PostNapisane: poniedziałek, 3 października 2005, 07:14
przez sw
Widoczność pobocza poprawiają przeciwmgłowe. Faktycznie przy samych długich niewiele widać z boków. Natomiast dalekosiężne sobie założę, jak znajdę trochę czasu (akurat gwarancja mi się kończy). W poprzednim aucie miałem te trzy swiatła sprzężone razem - świeciło wszystko gdy włączyłem długie. Jechało się jak w dzień. Poza tym, gdy jechałem za jakąś pierdołą, wystarczyło mrugnąć, żeby uciekł do rowu, albo i dalej. Gdy mruga się tylko długimi, to często olewają.
Niestety w skodzie mogłem ukryć dalekosiężne pod atrapą chłodnicy (niektórzy na drodze myśleli, że to policyjny wózek :) ). Tutaj trzeba je zamontować na zderzaku, przy znaczku renault. Nie będą wyglądać za dobrze, chyba, że sobie rury sprawię.
Aha - jeśli sprzęgniecie sobie światła, nie zapomnijcie o wyłączniku sprzęgu, bo mogą się przyczepić na stacji diagnostycznej (chociaż mnie się nie przyczepili).
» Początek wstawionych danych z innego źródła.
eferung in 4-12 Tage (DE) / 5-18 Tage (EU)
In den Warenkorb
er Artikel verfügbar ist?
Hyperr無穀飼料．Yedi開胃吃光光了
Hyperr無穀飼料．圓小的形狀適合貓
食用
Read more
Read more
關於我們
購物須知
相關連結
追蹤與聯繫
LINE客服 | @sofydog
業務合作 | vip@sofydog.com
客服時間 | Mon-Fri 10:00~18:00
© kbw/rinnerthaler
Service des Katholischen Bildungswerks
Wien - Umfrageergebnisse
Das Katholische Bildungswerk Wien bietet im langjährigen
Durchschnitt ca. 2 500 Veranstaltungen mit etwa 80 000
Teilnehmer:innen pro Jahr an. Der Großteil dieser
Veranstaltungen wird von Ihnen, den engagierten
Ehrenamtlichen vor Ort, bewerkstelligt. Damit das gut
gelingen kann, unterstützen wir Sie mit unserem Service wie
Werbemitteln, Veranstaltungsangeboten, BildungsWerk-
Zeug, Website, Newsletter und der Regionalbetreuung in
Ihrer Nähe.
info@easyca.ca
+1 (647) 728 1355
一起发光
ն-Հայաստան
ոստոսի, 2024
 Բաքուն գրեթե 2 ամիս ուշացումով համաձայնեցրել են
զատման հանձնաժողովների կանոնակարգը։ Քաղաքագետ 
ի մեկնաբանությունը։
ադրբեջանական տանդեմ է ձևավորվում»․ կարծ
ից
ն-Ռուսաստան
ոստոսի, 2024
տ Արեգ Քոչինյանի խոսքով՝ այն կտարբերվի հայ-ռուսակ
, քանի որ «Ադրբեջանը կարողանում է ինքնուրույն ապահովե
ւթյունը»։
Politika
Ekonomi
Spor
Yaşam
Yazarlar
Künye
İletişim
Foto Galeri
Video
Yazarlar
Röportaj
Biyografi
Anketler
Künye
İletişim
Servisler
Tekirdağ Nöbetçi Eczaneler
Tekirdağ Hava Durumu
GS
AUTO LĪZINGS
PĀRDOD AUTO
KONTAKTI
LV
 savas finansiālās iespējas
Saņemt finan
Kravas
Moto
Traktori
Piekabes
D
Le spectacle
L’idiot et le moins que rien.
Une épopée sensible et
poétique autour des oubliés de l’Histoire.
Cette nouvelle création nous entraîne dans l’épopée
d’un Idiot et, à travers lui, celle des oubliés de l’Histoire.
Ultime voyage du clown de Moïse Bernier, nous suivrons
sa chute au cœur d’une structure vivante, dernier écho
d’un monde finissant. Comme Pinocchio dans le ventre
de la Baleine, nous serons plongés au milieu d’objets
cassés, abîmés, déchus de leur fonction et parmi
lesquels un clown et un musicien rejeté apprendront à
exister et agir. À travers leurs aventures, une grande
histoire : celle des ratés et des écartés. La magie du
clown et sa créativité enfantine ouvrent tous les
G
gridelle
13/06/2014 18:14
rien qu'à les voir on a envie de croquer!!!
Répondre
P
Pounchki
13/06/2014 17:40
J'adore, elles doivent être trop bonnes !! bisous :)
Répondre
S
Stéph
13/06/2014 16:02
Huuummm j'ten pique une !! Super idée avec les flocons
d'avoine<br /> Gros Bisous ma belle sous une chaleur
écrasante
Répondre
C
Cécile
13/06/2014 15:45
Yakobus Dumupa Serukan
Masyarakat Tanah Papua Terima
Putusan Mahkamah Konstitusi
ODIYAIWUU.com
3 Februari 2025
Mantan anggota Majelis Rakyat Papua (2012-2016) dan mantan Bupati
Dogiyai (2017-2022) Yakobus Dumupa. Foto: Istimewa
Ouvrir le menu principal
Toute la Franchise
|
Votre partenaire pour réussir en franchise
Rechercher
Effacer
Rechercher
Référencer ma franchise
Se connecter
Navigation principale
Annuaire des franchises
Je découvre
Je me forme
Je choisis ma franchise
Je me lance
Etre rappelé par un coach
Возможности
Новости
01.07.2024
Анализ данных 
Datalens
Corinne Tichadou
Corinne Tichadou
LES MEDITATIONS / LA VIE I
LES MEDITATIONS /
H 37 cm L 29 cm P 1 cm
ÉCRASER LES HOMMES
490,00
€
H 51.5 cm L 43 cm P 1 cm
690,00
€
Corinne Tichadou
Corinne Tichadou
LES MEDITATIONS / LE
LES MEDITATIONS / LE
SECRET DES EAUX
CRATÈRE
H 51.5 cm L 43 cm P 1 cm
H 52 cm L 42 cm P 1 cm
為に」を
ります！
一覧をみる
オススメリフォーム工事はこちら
PostNapisane: poniedziałek, 3 października 2005, 08:14
przez Bullitt
Nie zapomnij tez o przekaźnikach. Niestety w Kangoorku nie ma ani jednego w układzie swiateł - cały prad idzie przez przełącznik zespolony :( Niedawno zakładałem przekaźniki (a przy okazji układ automatycznie właczający światła po włączeniu zapłonu) i jest spora różnica w jasności , zwłaszcza na światłach drogowych. Mam nadzieją, ze żywot przełącznika zespolonego znacznie sie zwiększy.